ANNEME MEKTUP
“Unutuyorum artık” diyorsun canım annem;
tütün yapardık eskiden,
irili ufaklı yedi çocuk, ne bulursak yerdik.
akşamları semizotundan yemek pişirir,
içine iki de yumurta kırardın.
sevmesek de
yumurtanın hatırına yemeye çalışırdık.
babamın getirdiği iki kilo armutu
sayarak bize paylaştırır,
“ben yedim” derdin, yemediğin halde.
annelik, bu mu anne…
şehre temiz göndereyim diye
kırık leğende banyo yaptırırdın pazar günleri,
sabunla ara sıra başımıza vururdun,
deli ederdik seni.
haftada bir, çeyrek ekmek içi köfte yerdik,
dut ağaçlarının altında, on beş kuruşa.
semizotu yemeğinden intikam alırdık.
paramız kalırsa da sinemaya gider,
malkoçoğlu filmleri seyrederdik.
gördüğümüz döğüş sahnelerini,
mahallede uygulardık tahta kılıçlarla…
tarlamız mezarlıkla komşu idi,
ara sıra bu dünyadan kurtulanları getirirlerdi.

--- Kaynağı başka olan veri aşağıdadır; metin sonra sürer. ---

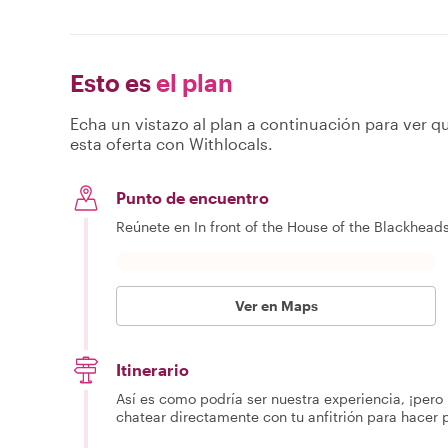
Esto es
el plan
Echa un vistazo al plan a continuación para ver qu
esta oferta con Withlocals.
Punto de encuentro
Reúnete en In front of the House of the Blackhead
Ver en Maps
Itinerario
Así es como podría ser nuestra experiencia, ¡pero 
chatear directamente con tu anfitrión para hacer 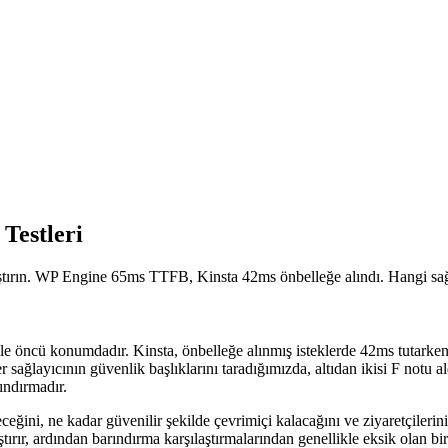
Testleri
aştırın. WP Engine 65ms TTFB, Kinsta 42ms önbelleğe alındı. Hangi sağ
öncü konumdadır. Kinsta, önbelleğe alınmış isteklerde 42ms tutarken 
r sağlayıcının güvenlik başlıklarını taradığımızda, altıdan ikisi F not
ndırmadır.
ğini, ne kadar güvenilir şekilde çevrimiçi kalacağını ve ziyaretçileriniz
tırır, ardından barındırma karşılaştırmalarından genellikle eksik olan b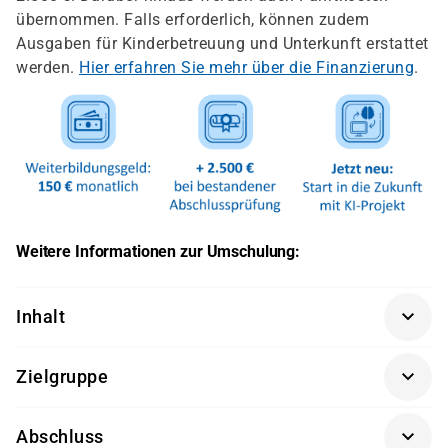
übernommen. Falls erforderlich, können zudem
Ausgaben für Kinderbetreuung und Unterkunft erstattet
werden.
Hier erfahren Sie mehr über die Finanzierung
.
Weitere Informationen zur Umschulung:
Inhalt
Die Umschulung zum Fachinformatiker in der
Zielgruppe
Fachrichtung Systemintegration gliedert sich nach der
neuen Verordnung auf die folgenden Lernfelder auf:
Quereinsteiger mit IT-Kenntnissen oder
Abschluss
Arbeitssuchende mit abgeschlossener Ausbildung, die
Lernfeld 1: Das Unternehmen und die eigene Rolle im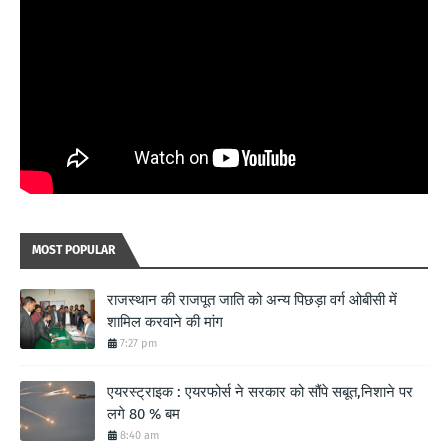
MOST POPULAR
राजस्थान की राजपूत जाति को अन्य पिछड़ा वर्ग ओबीसी में
शामिल करवाने की मांग
7:27 pm
एयरस्ट्राइक : एयरफोर्स ने सरकार को सौंपे सबूत,निशाने पर
लगे 80 % बम
8:40 am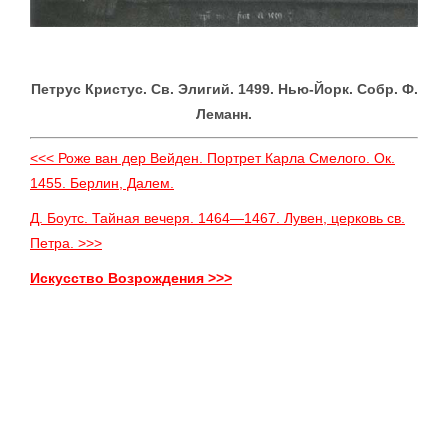
Петрус Кристус. Св. Элигий. 1499. Нью-Йорк. Собр. Ф.
Леманн.
<<< Роже ван дер Вейден. Портрет Карла Смелого. Ок.
1455. Берлин, Далем.
Д. Боутс. Тайная вечеря. 1464—1467. Лувен, церковь св.
Петра. >>>
Искусство Возрождения >>>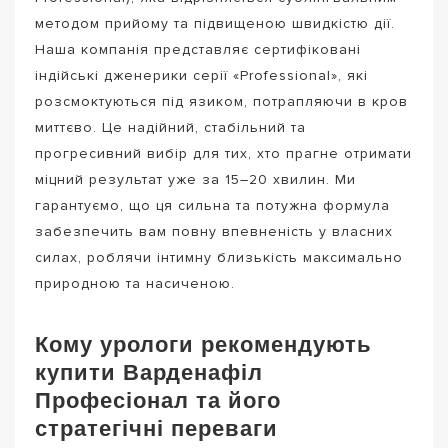
методом прийому та підвищеною швидкістю дії.
Наша компанія представляє сертифіковані
індійські дженерики серії «Professional», які
розсмоктуються під язиком, потрапляючи в кров
миттєво. Це надійний, стабільний та
прогресивний вибір для тих, хто прагне отримати
міцний результат уже за 15–20 хвилин. Ми
гарантуємо, що ця сильна та потужна формула
забезпечить вам повну впевненість у власних
силах, роблячи інтимну близькість максимально
природною та насиченою.
Кому урологи рекомендують
купити Варденафіл
Професіонал та його
стратегічні переваги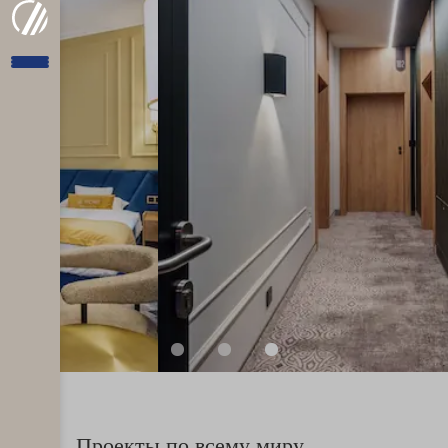
Проекты по всему миру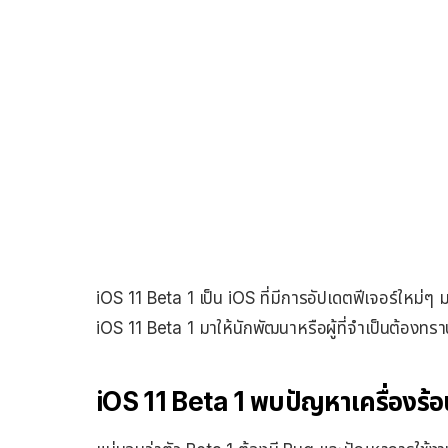
iOS 11 Beta 1 เป็น iOS ที่มีการอัปเดตฟีเจอร์ใหม่ๆ
iOS 11 Beta 1 มาให้นักพัฒนาหรือผู้ที่จำเป็นต้องทรา
iOS 11 Beta 1 พบปัญหาเครื่องร้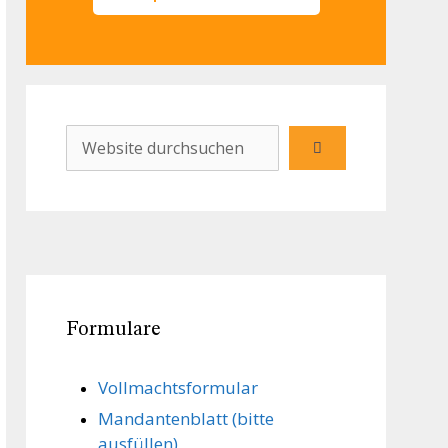
Formulare
Vollmachts­formular
Mandanten­blatt (bitte
ausfüllen)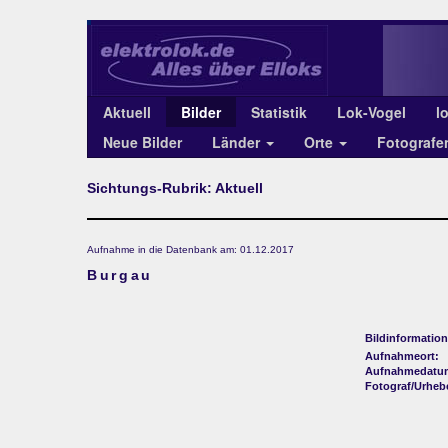
Aktuell
Bilder
Statistik
Lok-Vogel
l
Neue Bilder
Länder
Orte
Fotograf
Sichtungs-Rubrik: Aktuell
Aufnahme in die Datenbank am: 01.12.2017
Burgau
Bildinformation
Aufnahmeort:
Aufnahmedatu
Fotograf/Urheb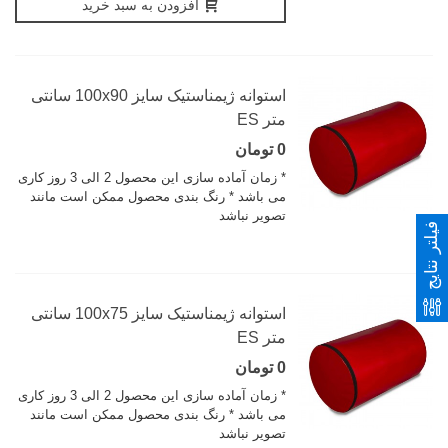
افزودن به سبد خرید
استوانه ژیمناستیک سایز 100x90 سانتی
متر ES
0 تومان
* زمان آماده سازی این محصول 2 الی 3 روز کاری
می باشد * رنگ بندی محصول ممکن است مانند
تصویر نباشد
فیلتر نتایج
استوانه ژیمناستیک سایز 100x75 سانتی
متر ES
0 تومان
* زمان آماده سازی این محصول 2 الی 3 روز کاری
می باشد * رنگ بندی محصول ممکن است مانند
تصویر نباشد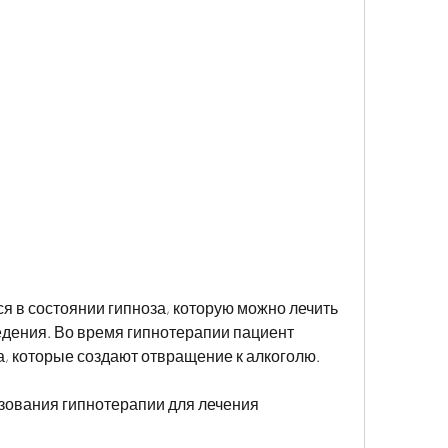
ения. Во время гипнотерапии пациент 
а, которые создают отвращение к алкоголю. 
ования гипнотерапии для лечения 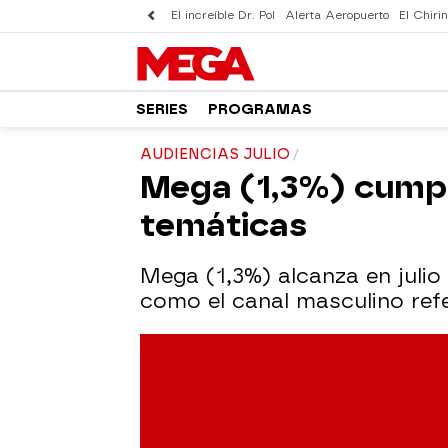
El increíble Dr. Pol
Alerta Aeropuerto
El Chirin
SERIES
PROGRAMAS
AUDIENCIAS JULIO
Mega (1,3%) cumpl
temáticas
Mega (1,3%) alcanza en juli
como el canal masculino refer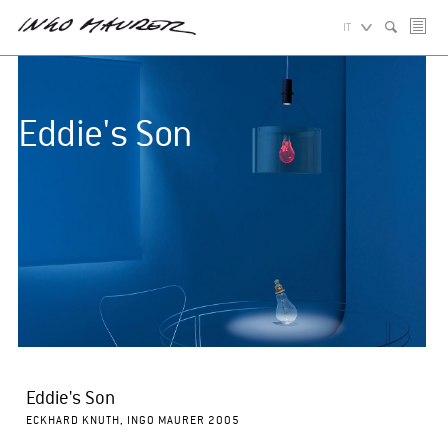
IT
Eddie's Son
Eddie's Son
ECKHARD KNUTH, INGO MAURER 2005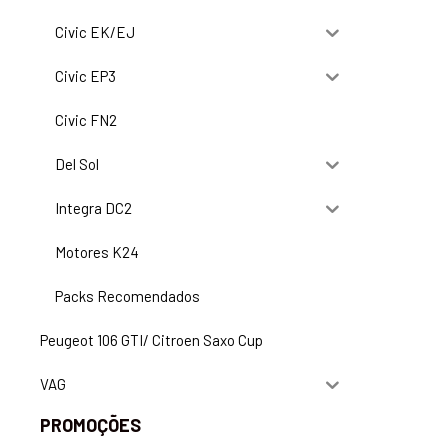
Civic EK/EJ
Civic EP3
Civic FN2
Del Sol
Integra DC2
Motores K24
Packs Recomendados
Peugeot 106 GTI/ Citroen Saxo Cup
VAG
PROMOÇÕES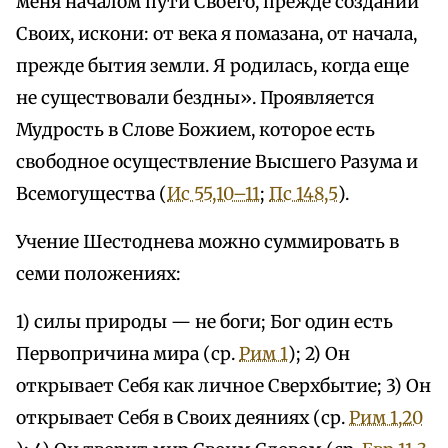
меня началом пути Своего, прежде созданий
Своих, искони: от века я помазана, от начала,
прежде бытия земли. Я родилась, когда еще
не существовали бездны». Проявляется
Мудрость в Слове Божием, которое есть
свободное осуществление Высшего Разума и
Всемогущества (
Ис 55,10–11
;
Пс 148,5
).
Учение Шестоднева можно суммировать в
семи положениях:
1) силы природы — не боги; Бог один есть
Первопричина мира (ср.
Рим 1
); 2) Он
открывает Себя как личное Сверхбытие; 3) Он
открывает Себя в Своих деяниях (ср.
Рим 1,20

ölenin kim olduğunu öğrenmek için,
mezarlığa koşardık
demir paralar dağıtılırdı hayrına.
köfte ekmek parası çıktı diye
ayaklarımız yere değmezdi sevinçten.
her gün birisi ölse diye,
dualar ederdik çocuk diliyle…
eskiye ait bir şey kalmadı be annem…
şimdi bir günde dört mevsimi yaşıyoruz,
hangi mevsimdeyiz, bilmiyoruz.
kışın ortasında domatesi alıyoruz da,
tadını alamıyoruz, saman gibi.
insanlar desen bir âlem oldu,
hormonlu yedikçe, hormonlaşıyorlar.
hani daha önce söylemiştim ya,
insanlar dahil her şey
mevsimsiz yetişiyor şimdi,
tatsız ve kimliksiz.
keşke hep birlikte el ele verip,
zamanınızdaki tüm saatleri durdursaydık.